Born in Quebec City on July 3, 1929, Clément Perron obtained his bachelor's degree at Laval University. He then went to France to study literature (in Poitiers), then at the Sorbonne in Paris in preparation for a career as a teacher. Out of a desire to learn, he also enrolled in the Film Institute and he became a frequent visitor to the French cinematheque, where he really discovered cinema and its great creators. Upon his return to Canada in 1957, he joined the National Film Board as a screenwriter ("Correlieu", "L'Emigré", "L'Amiante"...). Dissatisfied, wishing to push further the experience of creating a film, he began directing in 1960. his first film with a documentary about Governor General Georges-P. Vanier. His first truly personal film was a 1962 documentary set in a small town where a paper mill determines the daily life of its population. With its striking editing and oppressive soundtrack by Maurice Blackburn, "Day After Day" was a strong denunciation of alienation at work in a way that is perhaps even more alarming than Fritz Lang's "Metropolis". He continued to shoot until the early 1980s, sometimes co-directing with Georges Dufaux, alternating interesting shorts with original features, including the eccentric "C'est pas la faute à Jacques Cartier" (1967).
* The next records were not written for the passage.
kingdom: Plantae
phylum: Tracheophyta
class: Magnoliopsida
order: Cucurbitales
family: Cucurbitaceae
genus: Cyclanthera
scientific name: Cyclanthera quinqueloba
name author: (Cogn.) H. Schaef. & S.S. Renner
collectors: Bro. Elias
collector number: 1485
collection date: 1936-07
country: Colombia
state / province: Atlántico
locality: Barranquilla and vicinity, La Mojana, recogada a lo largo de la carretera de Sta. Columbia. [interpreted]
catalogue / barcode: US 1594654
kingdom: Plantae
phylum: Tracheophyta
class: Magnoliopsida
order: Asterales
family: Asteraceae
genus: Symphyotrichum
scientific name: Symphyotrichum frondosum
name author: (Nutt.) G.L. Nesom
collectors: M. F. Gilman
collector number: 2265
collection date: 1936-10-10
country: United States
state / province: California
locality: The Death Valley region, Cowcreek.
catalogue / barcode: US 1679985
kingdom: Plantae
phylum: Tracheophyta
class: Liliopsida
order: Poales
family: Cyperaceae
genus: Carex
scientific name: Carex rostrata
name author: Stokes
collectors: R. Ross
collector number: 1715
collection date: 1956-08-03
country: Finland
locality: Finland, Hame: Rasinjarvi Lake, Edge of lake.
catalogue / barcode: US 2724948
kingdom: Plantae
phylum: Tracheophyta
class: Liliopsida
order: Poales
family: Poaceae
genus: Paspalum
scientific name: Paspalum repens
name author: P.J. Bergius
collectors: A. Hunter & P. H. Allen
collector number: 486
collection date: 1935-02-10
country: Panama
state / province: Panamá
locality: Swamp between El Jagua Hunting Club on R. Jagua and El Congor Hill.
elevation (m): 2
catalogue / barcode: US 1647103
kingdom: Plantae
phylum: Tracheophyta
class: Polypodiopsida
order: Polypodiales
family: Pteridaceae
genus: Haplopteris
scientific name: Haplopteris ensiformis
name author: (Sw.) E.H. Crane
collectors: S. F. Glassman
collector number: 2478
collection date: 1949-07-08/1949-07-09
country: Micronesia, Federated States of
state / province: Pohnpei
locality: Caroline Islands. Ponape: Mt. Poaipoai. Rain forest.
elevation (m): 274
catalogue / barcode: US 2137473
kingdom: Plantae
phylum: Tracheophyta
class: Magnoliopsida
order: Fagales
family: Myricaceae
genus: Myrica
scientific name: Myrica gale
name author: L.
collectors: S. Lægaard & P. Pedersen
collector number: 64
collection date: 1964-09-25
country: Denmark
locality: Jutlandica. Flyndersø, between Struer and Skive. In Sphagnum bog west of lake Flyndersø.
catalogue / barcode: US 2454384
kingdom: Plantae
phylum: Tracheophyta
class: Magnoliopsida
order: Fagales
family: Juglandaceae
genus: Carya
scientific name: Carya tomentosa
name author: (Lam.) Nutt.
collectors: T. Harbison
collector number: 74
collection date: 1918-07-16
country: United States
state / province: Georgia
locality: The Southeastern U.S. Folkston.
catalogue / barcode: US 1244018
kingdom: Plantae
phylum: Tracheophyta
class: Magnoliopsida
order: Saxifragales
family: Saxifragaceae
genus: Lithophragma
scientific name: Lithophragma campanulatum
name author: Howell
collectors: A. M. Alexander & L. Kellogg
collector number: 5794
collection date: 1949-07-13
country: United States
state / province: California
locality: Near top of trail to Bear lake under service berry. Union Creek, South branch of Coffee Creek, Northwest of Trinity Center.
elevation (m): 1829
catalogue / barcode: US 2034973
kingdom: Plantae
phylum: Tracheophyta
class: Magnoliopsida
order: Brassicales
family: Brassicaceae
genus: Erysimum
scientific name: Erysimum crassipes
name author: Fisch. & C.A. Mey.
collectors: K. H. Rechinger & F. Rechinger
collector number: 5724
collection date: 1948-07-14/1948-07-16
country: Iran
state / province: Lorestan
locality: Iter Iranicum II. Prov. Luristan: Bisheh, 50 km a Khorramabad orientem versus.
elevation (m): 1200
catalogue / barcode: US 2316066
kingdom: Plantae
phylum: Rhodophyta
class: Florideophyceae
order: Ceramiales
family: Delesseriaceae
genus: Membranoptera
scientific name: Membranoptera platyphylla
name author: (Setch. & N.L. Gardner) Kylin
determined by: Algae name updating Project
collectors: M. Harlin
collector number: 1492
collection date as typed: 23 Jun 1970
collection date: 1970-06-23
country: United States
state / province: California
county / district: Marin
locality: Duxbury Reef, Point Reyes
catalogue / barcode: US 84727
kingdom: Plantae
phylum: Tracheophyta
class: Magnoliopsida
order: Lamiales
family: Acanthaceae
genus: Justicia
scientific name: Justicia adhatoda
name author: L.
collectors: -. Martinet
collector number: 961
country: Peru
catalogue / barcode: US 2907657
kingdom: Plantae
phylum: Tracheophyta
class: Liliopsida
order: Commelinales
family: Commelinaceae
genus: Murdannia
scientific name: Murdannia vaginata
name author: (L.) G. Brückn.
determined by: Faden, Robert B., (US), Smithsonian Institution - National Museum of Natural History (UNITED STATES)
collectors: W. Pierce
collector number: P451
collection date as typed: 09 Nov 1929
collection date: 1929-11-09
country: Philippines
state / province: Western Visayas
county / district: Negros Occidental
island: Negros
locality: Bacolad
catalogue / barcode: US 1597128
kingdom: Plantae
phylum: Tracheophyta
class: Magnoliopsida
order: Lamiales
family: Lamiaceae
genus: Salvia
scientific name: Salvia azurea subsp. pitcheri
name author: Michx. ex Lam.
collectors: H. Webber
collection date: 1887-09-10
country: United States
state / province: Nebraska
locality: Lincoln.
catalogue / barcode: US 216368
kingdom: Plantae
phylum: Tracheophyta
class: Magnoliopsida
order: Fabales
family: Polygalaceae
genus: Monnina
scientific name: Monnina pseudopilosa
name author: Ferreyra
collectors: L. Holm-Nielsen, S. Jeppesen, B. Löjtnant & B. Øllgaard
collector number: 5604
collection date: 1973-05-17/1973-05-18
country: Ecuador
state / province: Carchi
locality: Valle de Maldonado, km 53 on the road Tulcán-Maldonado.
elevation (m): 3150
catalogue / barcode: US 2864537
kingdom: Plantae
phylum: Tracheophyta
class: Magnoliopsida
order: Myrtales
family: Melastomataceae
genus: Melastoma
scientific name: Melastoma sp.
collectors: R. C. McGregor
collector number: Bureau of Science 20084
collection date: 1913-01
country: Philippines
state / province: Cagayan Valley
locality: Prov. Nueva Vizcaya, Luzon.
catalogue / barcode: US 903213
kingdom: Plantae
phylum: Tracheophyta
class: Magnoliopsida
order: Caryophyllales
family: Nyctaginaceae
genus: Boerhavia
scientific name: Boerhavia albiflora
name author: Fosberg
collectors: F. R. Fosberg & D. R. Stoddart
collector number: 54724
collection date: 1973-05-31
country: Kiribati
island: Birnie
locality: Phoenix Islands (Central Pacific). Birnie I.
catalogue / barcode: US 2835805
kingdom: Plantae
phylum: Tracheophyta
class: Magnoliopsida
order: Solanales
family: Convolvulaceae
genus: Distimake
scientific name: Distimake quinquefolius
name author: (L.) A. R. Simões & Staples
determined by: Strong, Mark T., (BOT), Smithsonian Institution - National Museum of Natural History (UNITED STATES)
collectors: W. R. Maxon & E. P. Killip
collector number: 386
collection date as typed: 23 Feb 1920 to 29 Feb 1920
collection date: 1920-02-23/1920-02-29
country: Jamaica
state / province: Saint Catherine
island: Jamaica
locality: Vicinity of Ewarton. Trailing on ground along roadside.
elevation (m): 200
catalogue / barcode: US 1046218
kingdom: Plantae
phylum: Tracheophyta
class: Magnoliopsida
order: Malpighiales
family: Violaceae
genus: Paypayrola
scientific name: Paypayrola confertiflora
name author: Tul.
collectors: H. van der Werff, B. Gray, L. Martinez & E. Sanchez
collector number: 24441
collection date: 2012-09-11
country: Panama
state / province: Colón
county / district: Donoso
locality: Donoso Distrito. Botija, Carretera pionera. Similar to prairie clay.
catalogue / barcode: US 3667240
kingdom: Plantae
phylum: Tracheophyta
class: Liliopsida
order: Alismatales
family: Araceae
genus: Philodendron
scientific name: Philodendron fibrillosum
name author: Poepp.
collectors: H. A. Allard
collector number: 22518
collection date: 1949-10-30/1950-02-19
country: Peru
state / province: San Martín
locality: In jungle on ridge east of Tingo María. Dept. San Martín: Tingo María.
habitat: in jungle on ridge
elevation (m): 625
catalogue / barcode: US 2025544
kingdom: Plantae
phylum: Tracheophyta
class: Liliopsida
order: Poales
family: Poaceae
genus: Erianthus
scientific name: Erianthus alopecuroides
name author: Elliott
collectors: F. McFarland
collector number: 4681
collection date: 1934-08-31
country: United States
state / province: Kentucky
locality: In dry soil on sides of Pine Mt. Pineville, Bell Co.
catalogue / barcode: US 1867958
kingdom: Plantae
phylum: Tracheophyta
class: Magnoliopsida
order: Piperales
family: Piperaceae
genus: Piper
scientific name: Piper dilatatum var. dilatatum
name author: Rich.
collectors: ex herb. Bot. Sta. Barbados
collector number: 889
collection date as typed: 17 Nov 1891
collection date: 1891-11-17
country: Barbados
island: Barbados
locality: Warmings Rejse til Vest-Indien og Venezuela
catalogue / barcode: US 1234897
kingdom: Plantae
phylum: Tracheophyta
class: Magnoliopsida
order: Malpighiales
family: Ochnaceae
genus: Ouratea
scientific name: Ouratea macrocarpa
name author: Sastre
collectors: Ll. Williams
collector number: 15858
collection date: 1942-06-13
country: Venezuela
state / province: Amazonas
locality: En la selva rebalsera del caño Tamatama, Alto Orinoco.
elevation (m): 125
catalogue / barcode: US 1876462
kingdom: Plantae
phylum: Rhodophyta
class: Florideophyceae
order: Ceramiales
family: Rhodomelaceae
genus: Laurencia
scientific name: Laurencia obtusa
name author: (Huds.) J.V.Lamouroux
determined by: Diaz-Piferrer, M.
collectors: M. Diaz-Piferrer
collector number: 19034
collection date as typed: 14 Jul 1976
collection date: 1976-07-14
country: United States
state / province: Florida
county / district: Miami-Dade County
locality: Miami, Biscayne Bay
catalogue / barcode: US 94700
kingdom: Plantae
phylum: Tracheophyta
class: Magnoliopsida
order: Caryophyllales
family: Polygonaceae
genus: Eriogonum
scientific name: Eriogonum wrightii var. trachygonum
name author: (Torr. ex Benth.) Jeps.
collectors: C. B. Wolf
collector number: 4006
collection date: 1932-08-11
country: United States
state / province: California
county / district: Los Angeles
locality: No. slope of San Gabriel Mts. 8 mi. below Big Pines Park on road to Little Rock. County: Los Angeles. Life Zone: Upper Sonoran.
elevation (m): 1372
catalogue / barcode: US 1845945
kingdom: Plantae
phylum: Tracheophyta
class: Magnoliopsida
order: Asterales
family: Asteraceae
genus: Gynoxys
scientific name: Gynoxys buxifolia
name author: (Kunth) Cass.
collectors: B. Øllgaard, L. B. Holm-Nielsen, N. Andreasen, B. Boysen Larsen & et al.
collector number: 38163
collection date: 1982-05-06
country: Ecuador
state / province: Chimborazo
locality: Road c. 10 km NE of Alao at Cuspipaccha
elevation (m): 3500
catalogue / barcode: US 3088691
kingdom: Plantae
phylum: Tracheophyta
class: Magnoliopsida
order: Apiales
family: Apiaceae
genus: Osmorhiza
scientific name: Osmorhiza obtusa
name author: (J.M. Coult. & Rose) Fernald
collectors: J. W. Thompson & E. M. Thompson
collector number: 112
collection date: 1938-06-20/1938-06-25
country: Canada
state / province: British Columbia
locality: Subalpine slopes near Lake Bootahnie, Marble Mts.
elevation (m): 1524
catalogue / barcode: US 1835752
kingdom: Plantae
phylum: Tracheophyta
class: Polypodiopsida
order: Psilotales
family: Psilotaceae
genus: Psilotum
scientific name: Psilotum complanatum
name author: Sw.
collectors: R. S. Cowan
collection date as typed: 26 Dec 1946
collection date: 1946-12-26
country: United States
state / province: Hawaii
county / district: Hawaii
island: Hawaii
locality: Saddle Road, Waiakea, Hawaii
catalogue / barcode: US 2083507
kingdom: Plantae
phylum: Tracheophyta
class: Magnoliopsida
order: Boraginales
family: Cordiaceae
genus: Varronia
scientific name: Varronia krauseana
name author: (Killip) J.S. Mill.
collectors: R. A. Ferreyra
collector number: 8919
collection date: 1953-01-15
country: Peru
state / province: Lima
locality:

In the early 1970s, he wrote the screenplay for the film "Mon oncle Antoine", directed by Claude Jutra, one of the major works of Quebec and Canadian cinema. It earned Perron two awards, one at the 1971 Canadian Film Awards and the other at the 7th Chicago International Film Festival. Perron followed up with the social drama "Taureau" (1973), the first feature film for which he was both writer and director. The subject, intolerance in a rural community, was controversial and the film got mixed reviews. His next opus, "Partis pour la gloire", about conscription, was much better received. Apart from writing and directing, Clement Perron was also a demanding producer, for fellow filmmakers like Jean-Pierre Lefebvre ("Mon amie Pierrette") or Jacques Godbout ("Kid sentiment"). Perron finally retired from the NFB in 1986 to work in the private sector primarily as a writer. He died in 1999 in Pointe-Claire, Quebec.